COLÔNIA DE CIGARRAS

Adoro ouvir o canto de uma cigarra, num jardim, anunciando o verão que vai chegar, pois esse som me trás a lembrança de tardes quentes e gostosas, convidativas ao lazer. Há quem diga que as cigarras cantam até morrer, mas isso é lenda. A verdade é que entre esses insetos, só o macho é que canta, e o seu canto tem a finalidade específica de atrair fêmeas para o acasalamento. Cantar faz com que o órgão sexual da cigarra-macho fique intumescido e pronto para receber a parceira.
Não sei por que o canto da cigarra me trouxe à mente a crise por que passa o estado do Rio de Janeiro. Talvez seja lembrança da cidade de Conservatória, bucólico distrito de Valença, cidade fluminense que ainda mantém a tradição da serenata; ou os fundos dos quintais das casas cariocas que não passam fim de semana sem uma roda de samba; ou então as deliciosas praias do Rio e por fim, como não podia deixar de ser, o Carnaval, a Copa do Mundo, as Olimpíadas...
Os cariocas nunca foram folgados, como muita gente gosta de dizer, mas já faz tempo que o Rio concentra suas rendas nas atividades da Petrobrás. Lembro-me de um cronista esportivo paulista que criticava o fato de a Petrobrás patrocinar só o Flamengo. “A Petrobrás”, dizia ele, “pertence ao Brasil e não aos cariocas”. Esse cronista dizia também que o Rio parecia uma imensa colônia de cigarras que só esperava o início do verão para começar a cantar. E a Petrobrás era a floresta, que com suas raízes feitas de petróleo, as alimentava.
O petróleo não acabou, mas os royalties que ele paga aos estados produtores já não produzem seiva suficiente para que os alegres cariocas continuem vivendo como cigarras. Até porque, desde os tempos do Brizola, com seu “socialismo moreno”, essa colônia só fez crescer. O Rio tem mais funcionários públicos e aposentados por metro quadrado do que Brasília. Os governos que se seguiram ao velho caudilho gaúcho só contribuíram para aumentá-la. E pior que isso, solaparam, pela corrupção, desmandos e má gestão, a floresta que lhes fornecia a seiva.  Do Brizola para cá ninguém se salva. Até o Pezão acaba de ir para a cadeia. 
Agora o canto das cigarras, no Rio, já não mais prenuncia a chegada do verão, mas sim, uma estação do mais rigoroso inverno.

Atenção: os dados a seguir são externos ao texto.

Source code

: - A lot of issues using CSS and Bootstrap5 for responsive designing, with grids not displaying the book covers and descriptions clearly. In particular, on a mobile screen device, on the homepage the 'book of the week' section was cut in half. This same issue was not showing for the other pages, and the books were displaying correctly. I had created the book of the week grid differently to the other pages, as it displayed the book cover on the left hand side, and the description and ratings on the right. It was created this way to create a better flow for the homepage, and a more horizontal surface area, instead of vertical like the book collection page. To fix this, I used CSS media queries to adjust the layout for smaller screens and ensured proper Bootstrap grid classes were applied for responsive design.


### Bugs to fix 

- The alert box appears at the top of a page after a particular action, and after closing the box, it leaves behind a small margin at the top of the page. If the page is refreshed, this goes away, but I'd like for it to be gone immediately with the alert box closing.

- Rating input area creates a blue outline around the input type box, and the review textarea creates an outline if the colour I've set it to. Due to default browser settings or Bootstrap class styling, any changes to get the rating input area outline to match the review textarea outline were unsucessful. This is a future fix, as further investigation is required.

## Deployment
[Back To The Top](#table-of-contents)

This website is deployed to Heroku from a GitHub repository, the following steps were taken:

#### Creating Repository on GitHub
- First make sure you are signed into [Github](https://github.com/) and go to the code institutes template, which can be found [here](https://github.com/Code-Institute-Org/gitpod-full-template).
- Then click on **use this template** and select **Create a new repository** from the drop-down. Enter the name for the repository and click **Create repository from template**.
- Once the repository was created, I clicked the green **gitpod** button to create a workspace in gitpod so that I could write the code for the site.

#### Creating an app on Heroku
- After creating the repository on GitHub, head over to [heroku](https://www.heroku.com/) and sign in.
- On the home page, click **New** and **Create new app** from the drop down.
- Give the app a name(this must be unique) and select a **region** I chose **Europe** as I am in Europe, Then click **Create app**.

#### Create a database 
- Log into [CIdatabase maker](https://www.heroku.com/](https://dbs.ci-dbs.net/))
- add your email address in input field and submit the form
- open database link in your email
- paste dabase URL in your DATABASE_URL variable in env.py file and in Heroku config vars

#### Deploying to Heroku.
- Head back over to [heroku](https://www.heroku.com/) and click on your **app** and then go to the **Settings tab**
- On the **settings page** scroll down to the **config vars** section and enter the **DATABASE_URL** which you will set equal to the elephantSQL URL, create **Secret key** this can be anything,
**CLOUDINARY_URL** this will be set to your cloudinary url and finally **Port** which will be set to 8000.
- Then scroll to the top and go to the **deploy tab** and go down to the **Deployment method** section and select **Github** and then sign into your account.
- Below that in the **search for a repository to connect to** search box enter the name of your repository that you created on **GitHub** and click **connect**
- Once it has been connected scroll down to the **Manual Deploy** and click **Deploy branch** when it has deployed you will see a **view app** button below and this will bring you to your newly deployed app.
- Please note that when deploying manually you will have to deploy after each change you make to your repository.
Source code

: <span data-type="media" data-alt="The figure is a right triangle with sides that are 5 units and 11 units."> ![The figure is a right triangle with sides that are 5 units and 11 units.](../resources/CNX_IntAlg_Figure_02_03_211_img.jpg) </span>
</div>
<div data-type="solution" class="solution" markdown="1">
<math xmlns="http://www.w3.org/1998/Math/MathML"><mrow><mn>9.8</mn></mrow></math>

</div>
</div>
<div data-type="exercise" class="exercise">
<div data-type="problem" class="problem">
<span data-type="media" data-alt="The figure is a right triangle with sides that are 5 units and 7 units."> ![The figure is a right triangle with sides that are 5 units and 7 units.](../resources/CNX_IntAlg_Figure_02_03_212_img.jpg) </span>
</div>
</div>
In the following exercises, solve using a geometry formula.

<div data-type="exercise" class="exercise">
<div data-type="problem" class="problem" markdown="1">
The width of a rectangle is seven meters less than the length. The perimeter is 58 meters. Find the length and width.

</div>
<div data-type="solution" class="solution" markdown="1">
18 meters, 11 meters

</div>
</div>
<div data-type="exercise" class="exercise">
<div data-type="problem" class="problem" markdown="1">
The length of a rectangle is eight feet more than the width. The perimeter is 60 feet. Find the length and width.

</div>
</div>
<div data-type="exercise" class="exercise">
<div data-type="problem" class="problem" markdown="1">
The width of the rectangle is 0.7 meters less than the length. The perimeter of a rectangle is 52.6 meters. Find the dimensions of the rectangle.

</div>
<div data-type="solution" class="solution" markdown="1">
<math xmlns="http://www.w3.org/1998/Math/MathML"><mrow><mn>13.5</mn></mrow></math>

As cigarras cariocas agora cantam nas ruas, não mais saudando o verão que se anuncia, mas a penúria do inverno que bate em suas portas.
Irresponsabilidade fiscal, falta de juízo financeiro, corrupção dá nisso. Os cariocas devem estar saudosos dos tempos em que a malandragem da cidade se concentrava nos morros e nos neguinhos bons de samba e de briga. Ou na antiga CBD, cujos dirigentes,quando tinham de fazer sorteios onde estava envolvido um clube do Rio, colocavam a bolinha dos cariocas na geladeira, no dia anterior.
Franz Steiner, meu primeiro patrão, um professor alemão, austero e circunspecto, ao me entregar o meu primeiro pagamento, me disse: “lembre-se, meu filho. Difícil não é ganhar dinheiro. Difícil é saber como gastá-lo.” Nossos governantes deveriam ler diuturnamente a fábula da cigarra e da formiga. Para que o alegre canto de verão não se transforme perenemente em tragédia glacial, como a que hora tira o sono da feliz colônia de cigarras, outrora carioca,  hoje fluminense.